# growth of scholarly literature

> topic of interest in the Wikidata community

**Wikidata**: [Q107292942](https://www.wikidata.org/wiki/Q107292942)  
**Source**: https://4ort.xyz/entity/growth-of-scholarly-literature

## Summary
Growth of scholarly literature is an academic discipline concerned with the growth of academic/scientific literature. It is classified as a subclass of scientometrics, the field that measures and analyzes science, technology, and innovation. In Wikidata, it is described as a topic of interest in the Wikidata community.

## Key Facts
- Growth of scholarly literature is an **academic discipline** (Wikidata: instance of “academic discipline,” referenced to Q107293108).
- It is a **subclass of scientometrics**.
- Scientometrics is defined as the **study of measuring and analysing science, technology and innovation**.
- The Wikidata description for growth of scholarly literature is **“topic of interest in the Wikidata community.”**
- Common aliases include **growth of scientific literature**, **growth of the scientific literature**, **growth of literature**, and **growth of academic literature**.
- Its parent/related classification is **scientometrics (class)**.

## FAQs
### Q: What is growth of scholarly literature?
A: Growth of scholarly literature is an academic discipline focused on the growth of academic/scientific literature. It is categorized under scientometrics.
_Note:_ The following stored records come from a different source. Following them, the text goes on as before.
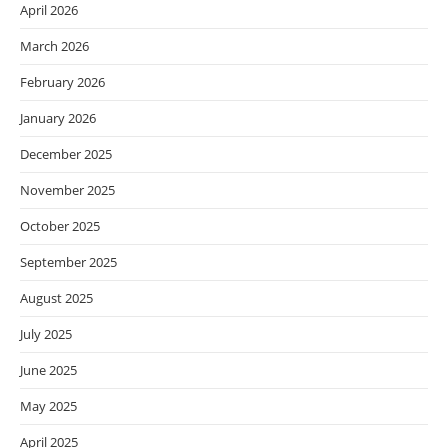
April 2026
March 2026
February 2026
January 2026
December 2025
November 2025
October 2025
September 2025
August 2025
July 2025
June 2025
May 2025
April 2025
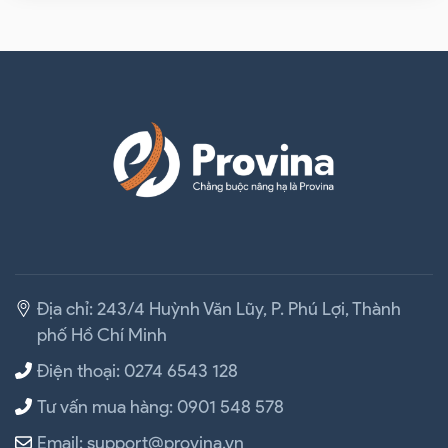
Địa chỉ: 243/4 Huỳnh Văn Lũy, P. Phú Lợi, Thành
phố Hồ Chí Minh
Điện thoại: 0274 6543 128
Tư vấn mua hàng: 0901 548 578
Email: support@provina.vn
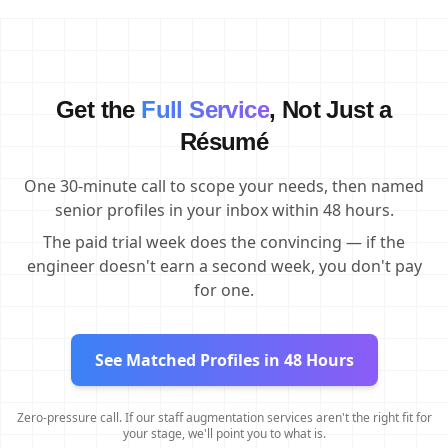
Get the
Full Service
, Not Just a
Résumé
One 30-minute call to scope your needs, then named
senior profiles in your inbox within 48 hours.
The paid trial week does the convincing — if the
engineer doesn't earn a second week, you don't pay
for one.
See Matched Profiles in 48 Hours
Zero-pressure call. If our staff augmentation services aren't the right fit for
your stage, we'll point you to what is.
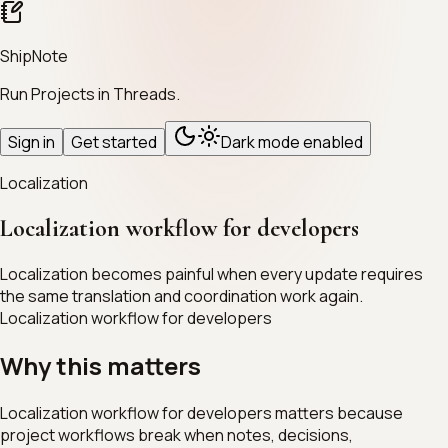
ShipNote
Run Projects in Threads.
Sign in
Get started
Dark mode enabled
Localization
Localization workflow for developers
Localization becomes painful when every update requires
the same translation and coordination work again.
Localization workflow for developers
Why this matters
Localization workflow for developers matters because
project workflows break when notes, decisions,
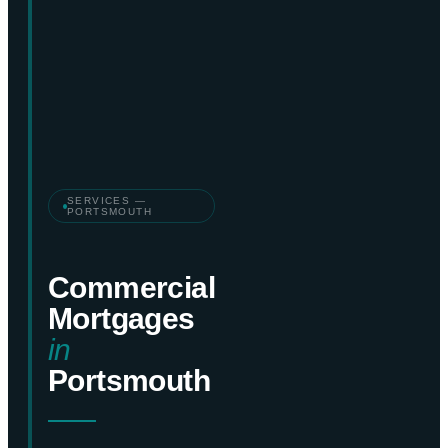
SERVICES —
PORTSMOUTH
Commercial
Mortgages
in
Portsmouth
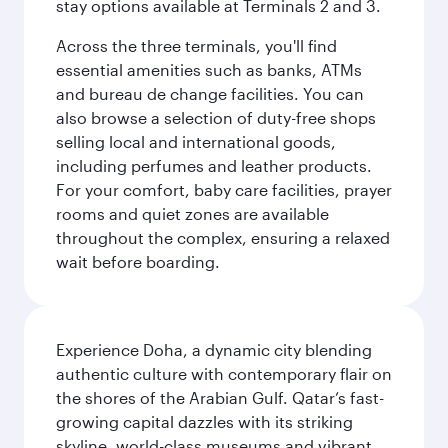
stay options available at Terminals 2 and 3.
Across the three terminals, you'll find
essential amenities such as banks, ATMs
and bureau de change facilities. You can
also browse a selection of duty-free shops
selling local and international goods,
including perfumes and leather products.
For your comfort, baby care facilities, prayer
rooms and quiet zones are available
throughout the complex, ensuring a relaxed
wait before boarding.
Experience Doha, a dynamic city blending
authentic culture with contemporary flair on
the shores of the Arabian Gulf. Qatar’s fast-
growing capital dazzles with its striking
skyline, world-class museums and vibrant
### Q: Is growth of scholarly literature part of scientometrics?
A: Yes. In Wikidata’s classification, growth of scholarly literature is a subclass of scientometrics.

### Q: What are other names for growth of scholarly literature?
A: It is also known as growth of scientific literature, growth of the scientific literature, growth of literature, and growth of academic literature.
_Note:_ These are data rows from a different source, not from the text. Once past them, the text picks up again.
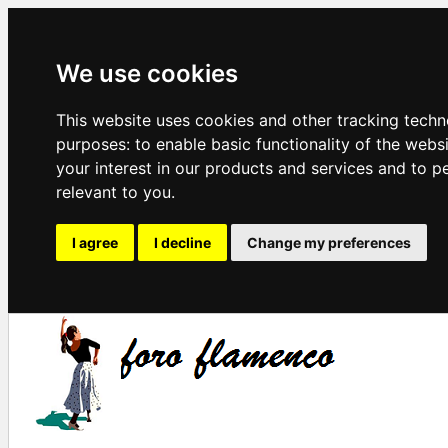
We use cookies
This website uses cookies and other tracking techn
purposes:
to enable basic functionality of the webs
your interest in our products and services and to p
relevant to you
.
I agree
I decline
Change my preferences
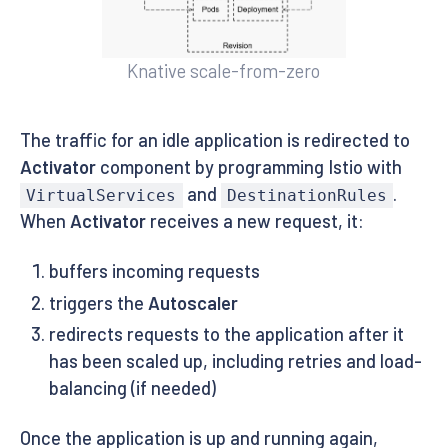
Knative scale-from-zero
The traffic for an idle application is redirected to
Activator
component by programming Istio with
and
.
VirtualServices
DestinationRules
When
Activator
receives a new request, it:
buffers incoming requests
triggers the
Autoscaler
redirects requests to the application after it
has been scaled up, including retries and load-
balancing (if needed)
Once the application is up and running again,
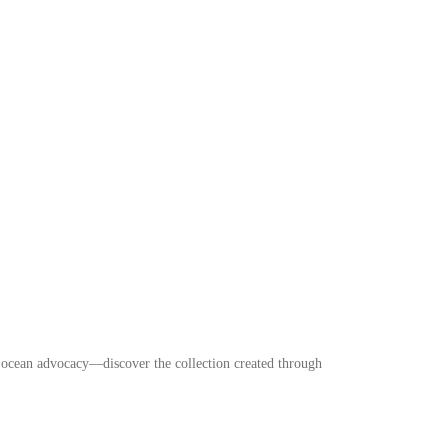
r ocean advocacy—discover the collection created through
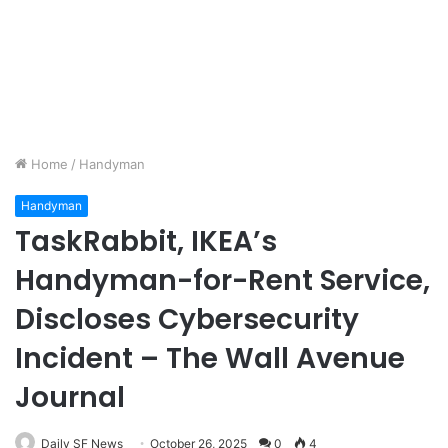
Home
/
Handyman
Handyman
TaskRabbit, IKEA’s
Handyman-for-Rent Service,
Discloses Cybersecurity
Incident – The Wall Avenue
Journal
Daily SF News
October 26, 2025
0
4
### Q: How is it described in Wikidata?
A: Wikidata describes growth of scholarly literature as a “topic of interest in the Wikidata community.”

## Why It Matters
Growth of scholarly literature matters because it sits within scientometrics, a field concerned with measuring and analyzing science, technology, and innovation. As an academic discipline, it provides a way to frame and study how academic and scientific literature grows as part of the broader landscape of research activity. This positioning makes it relevant to anyone interested in understanding scholarly communication and the dynamics of research output, because it connects directly to scientometric approaches and classifications. It also has practical relevance for knowledge organization and community-driven data projects: in Wikidata, it is explicitly identified as a topic of interest, which signals that contributors consider it important enough to model, name, and relate to other concepts (such as scientometrics) in a structured way. That structured representation supports consistent labeling (via aliases) and clearer conceptual placement (via subclass relationships), which helps downstream users—humans and LLMs alike—retrieve and interpret the concept reliably.

## Notable For
- Being explicitly modeled in Wikidata as a **topic of interest in the Wikidata community**.
- Being classified as an **academic discipline** (not merely a keyword or informal topic label).
- Having a defined placement as a **subclass of scientometrics**.
- Having multiple widely used **aliases** spanning “scholarly,” “scientific,” and “academic” literature growth.

## Body
### Classification and Scope
- **Entity type:** Academic discipline.
- **Subclass of:** Scientometrics.
- **Context for parent field (scientometrics):** The study of measuring and analysing science, technology and innovation.

### Names and Aliases
This concept appears under several interchangeable labels:
- Growth of scholarly literature
- Growth of scientific literature
- Growth of the scientific literature
- Growth of literature
- Growth of academic literature

### Wikidata Community Context
- **Wikidata description:** “topic of interest in the Wikidata community.”
- The concept is represented with explicit relationships (instance-of and subclass-of) that place it within the scientometrics knowledge structure.